**What you need to do:**
Check every line of the data below for the word "Form", then give only the number of lines that have it.

■ ■ ■ ■

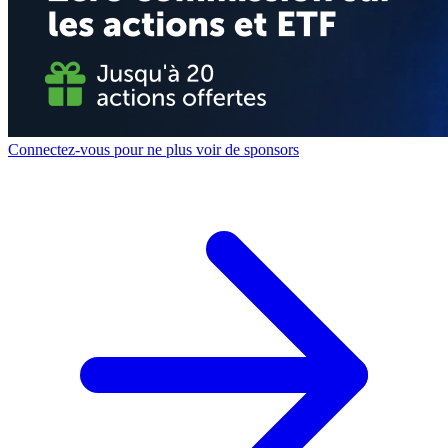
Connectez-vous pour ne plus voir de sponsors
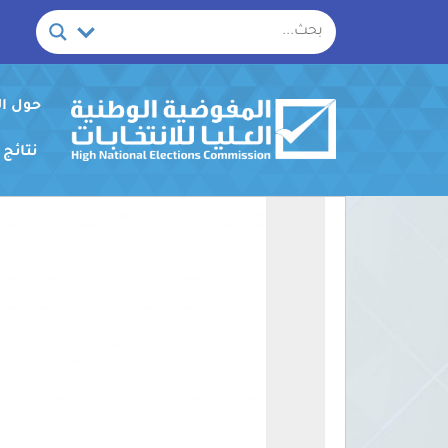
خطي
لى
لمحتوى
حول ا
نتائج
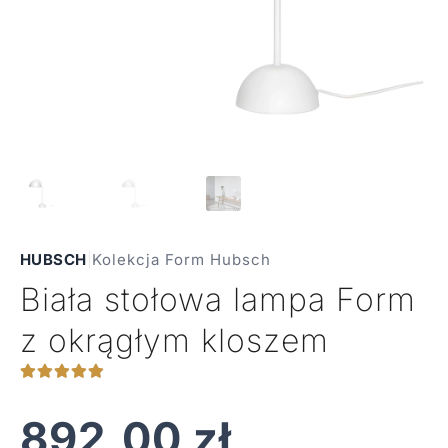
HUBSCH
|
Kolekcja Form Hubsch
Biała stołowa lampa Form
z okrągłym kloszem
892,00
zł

■ ■ ■ ■

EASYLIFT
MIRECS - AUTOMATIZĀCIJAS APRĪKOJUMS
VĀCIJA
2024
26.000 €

■ ■ ■ ■

**Response:**
2